Place the lines of the listing, from its first line through the line containing "umieszczone w treści", into a JSON list of strings with one string per line and blank lines omitted.

Records from a data collection
######

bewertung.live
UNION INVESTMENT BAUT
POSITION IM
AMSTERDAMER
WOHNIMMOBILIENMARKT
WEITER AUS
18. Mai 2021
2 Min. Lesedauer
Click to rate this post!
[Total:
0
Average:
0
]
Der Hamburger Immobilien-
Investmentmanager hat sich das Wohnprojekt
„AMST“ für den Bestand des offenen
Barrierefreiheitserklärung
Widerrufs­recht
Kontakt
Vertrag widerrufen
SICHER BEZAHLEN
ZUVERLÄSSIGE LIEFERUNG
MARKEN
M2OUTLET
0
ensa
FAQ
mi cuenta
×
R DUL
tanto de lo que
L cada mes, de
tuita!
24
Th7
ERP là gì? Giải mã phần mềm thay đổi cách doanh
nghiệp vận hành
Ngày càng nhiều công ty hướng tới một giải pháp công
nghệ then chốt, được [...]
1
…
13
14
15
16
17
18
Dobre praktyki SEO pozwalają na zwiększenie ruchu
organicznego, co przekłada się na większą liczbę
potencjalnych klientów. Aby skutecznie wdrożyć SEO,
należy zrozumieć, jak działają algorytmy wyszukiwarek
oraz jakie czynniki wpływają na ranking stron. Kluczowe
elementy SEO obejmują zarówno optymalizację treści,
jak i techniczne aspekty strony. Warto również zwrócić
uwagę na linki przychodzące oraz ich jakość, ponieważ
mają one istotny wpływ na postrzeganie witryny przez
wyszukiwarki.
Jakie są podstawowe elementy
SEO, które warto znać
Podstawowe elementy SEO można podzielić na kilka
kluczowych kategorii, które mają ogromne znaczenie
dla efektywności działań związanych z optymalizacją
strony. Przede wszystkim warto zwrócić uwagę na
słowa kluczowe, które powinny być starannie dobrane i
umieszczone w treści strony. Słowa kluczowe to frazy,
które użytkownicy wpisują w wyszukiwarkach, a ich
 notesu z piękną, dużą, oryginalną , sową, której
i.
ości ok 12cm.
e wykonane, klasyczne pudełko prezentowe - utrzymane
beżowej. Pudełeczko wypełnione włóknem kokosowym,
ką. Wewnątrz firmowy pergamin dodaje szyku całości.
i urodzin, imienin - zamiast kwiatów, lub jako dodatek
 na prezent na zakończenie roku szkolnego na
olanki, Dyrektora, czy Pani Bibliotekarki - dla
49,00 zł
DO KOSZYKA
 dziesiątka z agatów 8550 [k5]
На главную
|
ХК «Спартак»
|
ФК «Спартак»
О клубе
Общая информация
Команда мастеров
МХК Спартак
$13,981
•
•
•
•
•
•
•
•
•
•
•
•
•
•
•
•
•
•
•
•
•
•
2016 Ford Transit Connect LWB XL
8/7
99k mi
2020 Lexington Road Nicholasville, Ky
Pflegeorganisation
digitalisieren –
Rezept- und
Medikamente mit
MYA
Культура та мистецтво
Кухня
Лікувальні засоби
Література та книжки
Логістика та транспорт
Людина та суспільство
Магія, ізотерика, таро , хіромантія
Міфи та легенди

######

▶ **ANSWER FOR THE TASK**:
[
  "bewertung.live",
  "UNION INVESTMENT BAUT",
  "POSITION IM",
  "AMSTERDAMER",
  "WOHNIMMOBILIENMARKT",
  "WEITER AUS",
  "18. Mai 2021",
  "2 Min. Lesedauer",
  "Click to rate this post!",
  "[Total:",
  "0",
  "Average:",
  "0",
  "]",
  "Der Hamburger Immobilien-",
  "Investmentmanager hat sich das Wohnprojekt",
  "„AMST“ für den Bestand des offenen",
  "Barrierefreiheitserklärung",
  "Widerrufs­recht",
  "Kontakt",
  "Vertrag widerrufen",
  "SICHER BEZAHLEN",
  "ZUVERLÄSSIGE LIEFERUNG",
  "MARKEN",
  "M2OUTLET",
  "0",
  "ensa",
  "FAQ",
  "mi cuenta",
  "×",
  "R DUL",
  "tanto de lo que",
  "L cada mes, de",
  "tuita!",
  "24",
  "Th7",
  "ERP là gì? Giải mã phần mềm thay đổi cách doanh",
  "nghiệp vận hành",
  "Ngày càng nhiều công ty hướng tới một giải pháp công",
  "nghệ then chốt, được [...]",
  "1",
  "…",
  "13",
  "14",
  "15",
  "16",
  "17",
  "18",
  "Dobre praktyki SEO pozwalają na zwiększenie ruchu",
  "organicznego, co przekłada się na większą liczbę",
  "potencjalnych klientów. Aby skutecznie wdrożyć SEO,",
  "należy zrozumieć, jak działają algorytmy wyszukiwarek",
  "oraz jakie czynniki wpływają na ranking stron. Kluczowe",
  "elementy SEO obejmują zarówno optymalizację treści,",
  "jak i techniczne aspekty strony. Warto również zwrócić",
  "uwagę na linki przychodzące oraz ich jakość, ponieważ",
  "mają one istotny wpływ na postrzeganie witryny przez",
  "wyszukiwarki.",
  "Jakie są podstawowe elementy",
  "SEO, które warto znać",
  "Podstawowe elementy SEO można podzielić na kilka",
  "kluczowych kategorii, które mają ogromne znaczenie",
  "dla efektywności działań związanych z optymalizacją",
  "strony. Przede wszystkim warto zwrócić uwagę na",
  "słowa kluczowe, które powinny być starannie dobrane i",
  "umieszczone w treści strony. Słowa kluczowe to frazy,"
]